Le bug des rayons N
En 1903, René Blondlot (1849-1930), professeur à l'université de Nancy, fait une annonce extraordinaire : la découverte des rayons N. Cela suit de près la découverte des rayons X par Wilhelm Röntgen. Blondlot essaye de polariser ces derniers et découvre qu'une nouvelle forme de radiation rend plus brillante une étincelle située sur son chemin. Il s'ensuit une série d'expériences qui mettent en lumière des caractéristiques étranges. Par exemple, presque tous les matériaux émettent ces nouveaux rayons, à la notable exception du bois vert. Blondlot voit le couronnement de sa carrière, obtient le prix de l'Académie des sciences, peut espérer le prix Nobel.

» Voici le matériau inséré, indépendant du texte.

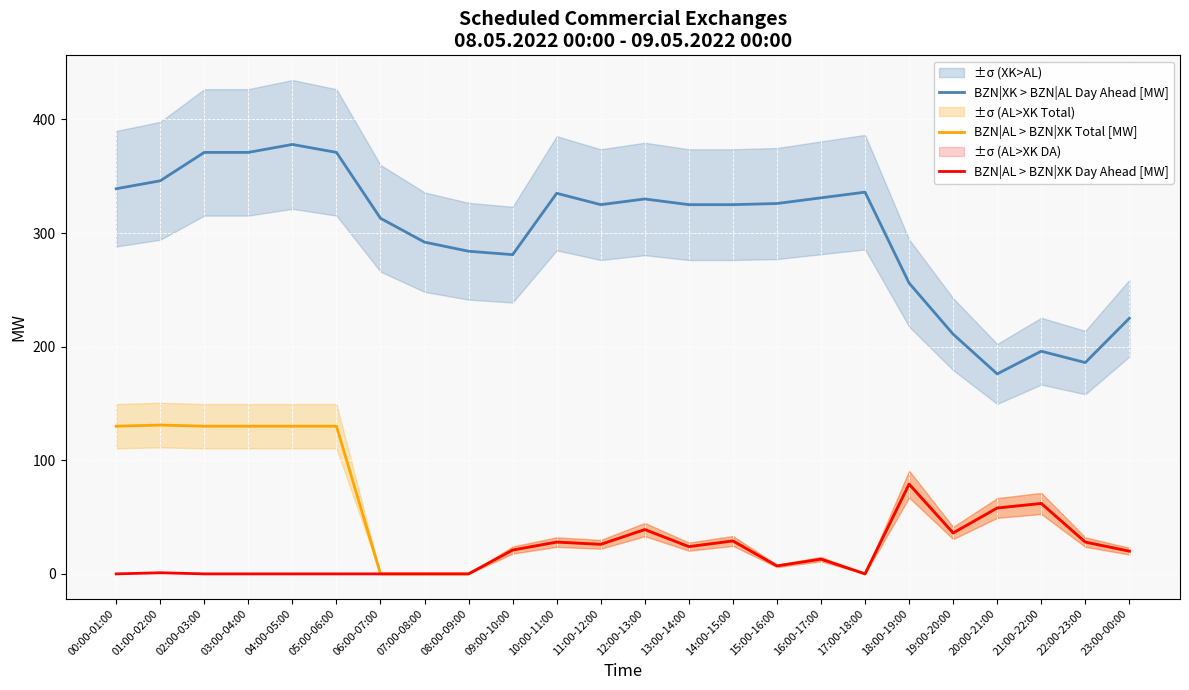

Reading right to left, extract all data points from this chart.

BZN|XK > BZN|AL Day Ahead [MW]: 23:00-00:00=225	22:00-23:00=186	21:00-22:00=196	20:00-21:00=176	19:00-20:00=211	18:00-19:00=256	17:00-18:00=336	16:00-17:00=331	15:00-16:00=326	14:00-15:00=325	13:00-14:00=325	12:00-13:00=330	11:00-12:00=325	10:00-11:00=335	09:00-10:00=281	08:00-09:00=284	07:00-08:00=292	06:00-07:00=313	05:00-06:00=371	04:00-05:00=378	03:00-04:00=371	02:00-03:00=371	01:00-02:00=346	00:00-01:00=339
BZN|AL > BZN|XK Total [MW]: 23:00-00:00=20	22:00-23:00=28	21:00-22:00=62	20:00-21:00=58	19:00-20:00=36	18:00-19:00=79	17:00-18:00=0	16:00-17:00=13	15:00-16:00=7	14:00-15:00=29	13:00-14:00=24	12:00-13:00=39	11:00-12:00=26	10:00-11:00=28	09:00-10:00=21	08:00-09:00=0	07:00-08:00=0	06:00-07:00=0	05:00-06:00=130	04:00-05:00=130	03:00-04:00=130	02:00-03:00=130	01:00-02:00=131	00:00-01:00=130
BZN|AL > BZN|XK Day Ahead [MW]: 23:00-00:00=20	22:00-23:00=28	21:00-22:00=62	20:00-21:00=58	19:00-20:00=36	18:00-19:00=79	17:00-18:00=0	16:00-17:00=13	15:00-16:00=7	14:00-15:00=29	13:00-14:00=24	12:00-13:00=39	11:00-12:00=26	10:00-11:00=28	09:00-10:00=21	08:00-09:00=0	07:00-08:00=0	06:00-07:00=0	05:00-06:00=0	04:00-05:00=0	03:00-04:00=0	02:00-03:00=0	01:00-02:00=1	00:00-01:00=0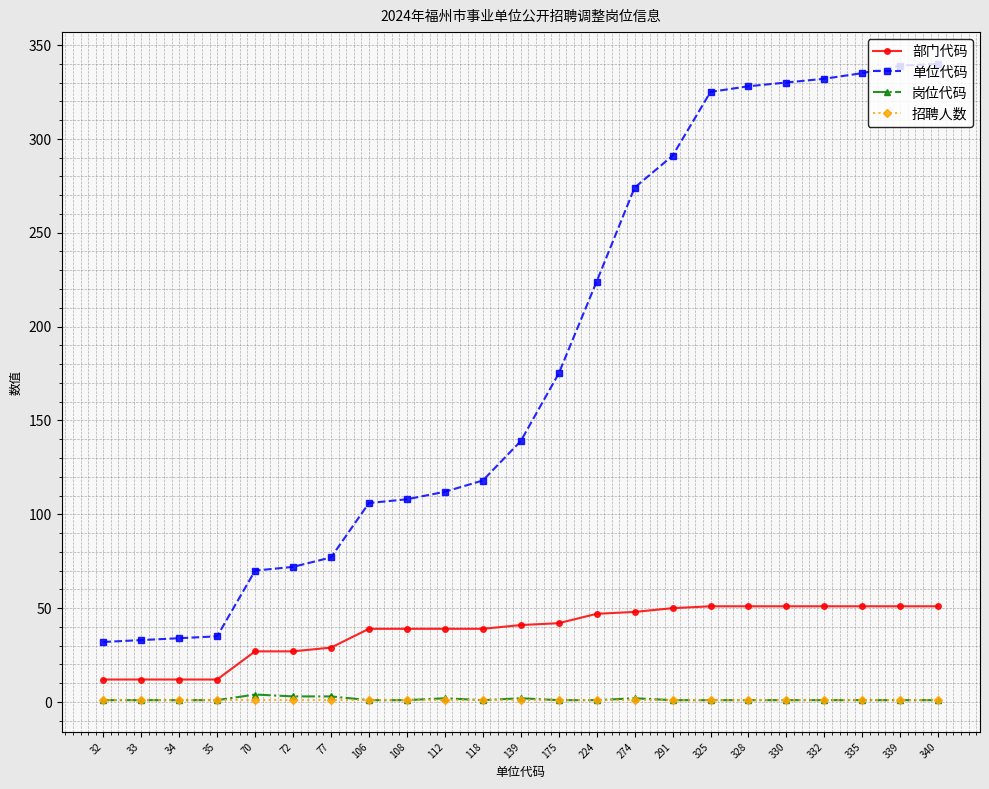

Which series has the largest total across all categories?

单位代码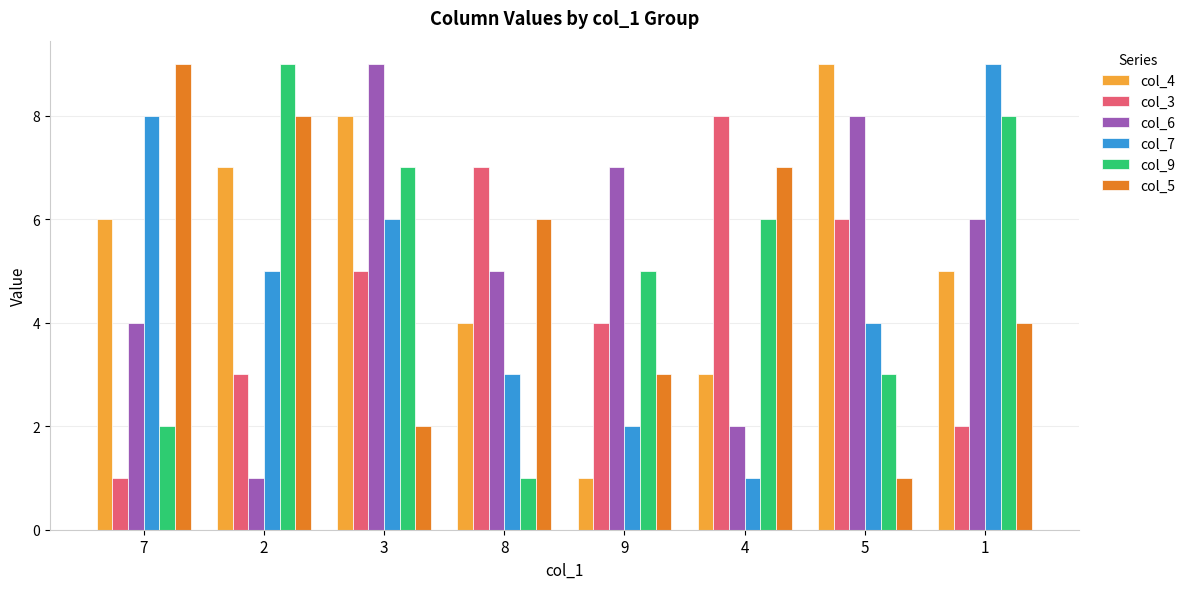

The value of col_4 at 7 is 9. True or false?

False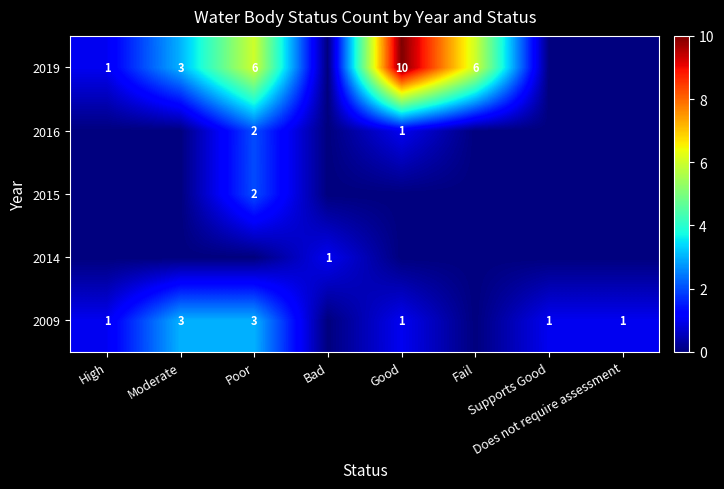

True or false: 2015 has a value of 2 at Poor.

True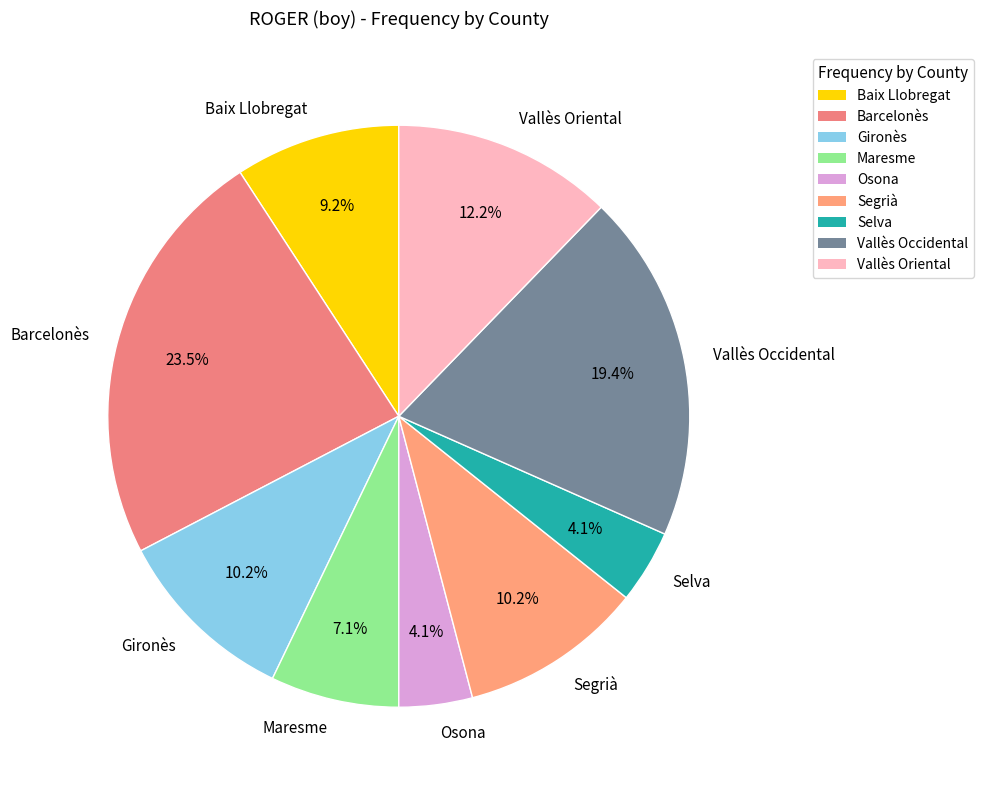

Does any single category account for the majority?

No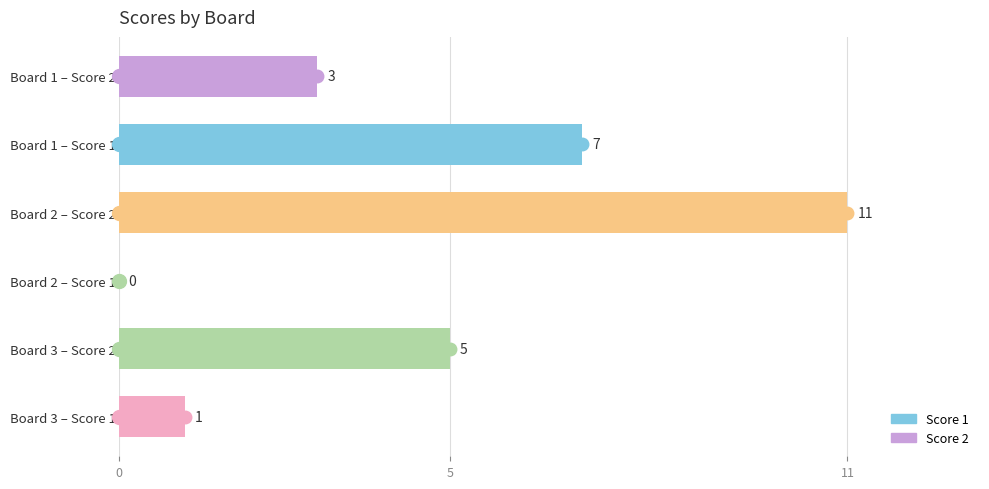

The chart shows a value of 3 at Board 1 – Score 2. True or false?

True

Seul hic, les plus grands scientifiques français et étrangers n'arrivent pas à reproduire ces résultats. La controverse enfle, jusqu'au jour où la revue Nature dépêche à Nancy le physicien américain Robert Wood. Celui-ci démonte facilement l'erreur. Il profite d'un moment d'inattention et retire de l'appareillage une pièce d'aluminium, censée dévier les rayons mystérieux jusqu'au dispositif de détection. Malgré cela, les expérimentateurs observent encore l'effet ou plutôt croient l'observer. Depuis, les rayons N ont disparu de l'atlas de la physique pour trouver place dans l'histoire des erreurs scientifiques. Il peut y avoir en effet chez les chercheurs une propension, consciente ou pas, à un certain résultat. Blondlot et ses collaborateurs, en toute bonne foi, auraient ainsi été victimes d'une autosuggestion qui les portait à voir ce qui n'existait pas.
On peut penser que la méthode scientifique et les précautions des expérimentateurs ont bien progressé, au point que ces erreurs sont un souvenir lointain. Toutefois, en 1989, la découverte de la "fusion froide" faisait la "une" des journaux et semblait ouvrir la voie vers une source d'énergie pratiquement inépuisable. Des dizaines d'équipes avaient même reproduit, au moins partiellement, ces résultats. Las, la fusion froide doit être rangée sur la même étagère que les rayons N !
Il ne faut pas en conclure que tous les chercheurs sont naïfs. Il est normal que des expériences toujours à la limite de ce que nos instruments peuvent révéler soient troublées par des effets parfois mal compris ou mal maîtrisés. Pour les éviter, on utilise des méthodes astucieuses, comme les mesures en aveugle : l'expérimentateur, avant de prendre connaissance du résultat de la mesure, prépare son protocole d'observation jusqu'à avoir garanti le contrôle le plus efficace sur les effets de l'instrument. Seulement ensuite il "ouvre la boîte" et effectue sa mesure.
Dans tous les cas, nous devons toujours prendre nos mesures avec la plus grande précaution et la plus grande méfiance. La leçon à en tirer est que la science est une aventure collective. Aucune découverte ne sera jamais reconnue comme telle si vos collègues, y compris vos détracteurs, n'arrivent pas à la reproduire dans leurs laboratoires - encore mieux, avec des méthodes et des instruments différents.
L'année qui vient de s'écouler a été riche en annonces scientifiques, notamment en physique des particules, concernant le neutrino et le boson de Higgs. Dans certains cas, il s'agit d'indications plutôt que de découvertes. Ne vous étonnez donc pas si certaines indications ne sont pas confirmées. Dites-vous simplement que les chercheurs ont fait leur travail et séparé les découvertes des vrais "bugs".
Marco Zito est physicien des particules au Commissariat à l'énergie atomique et aux énergies alternatives.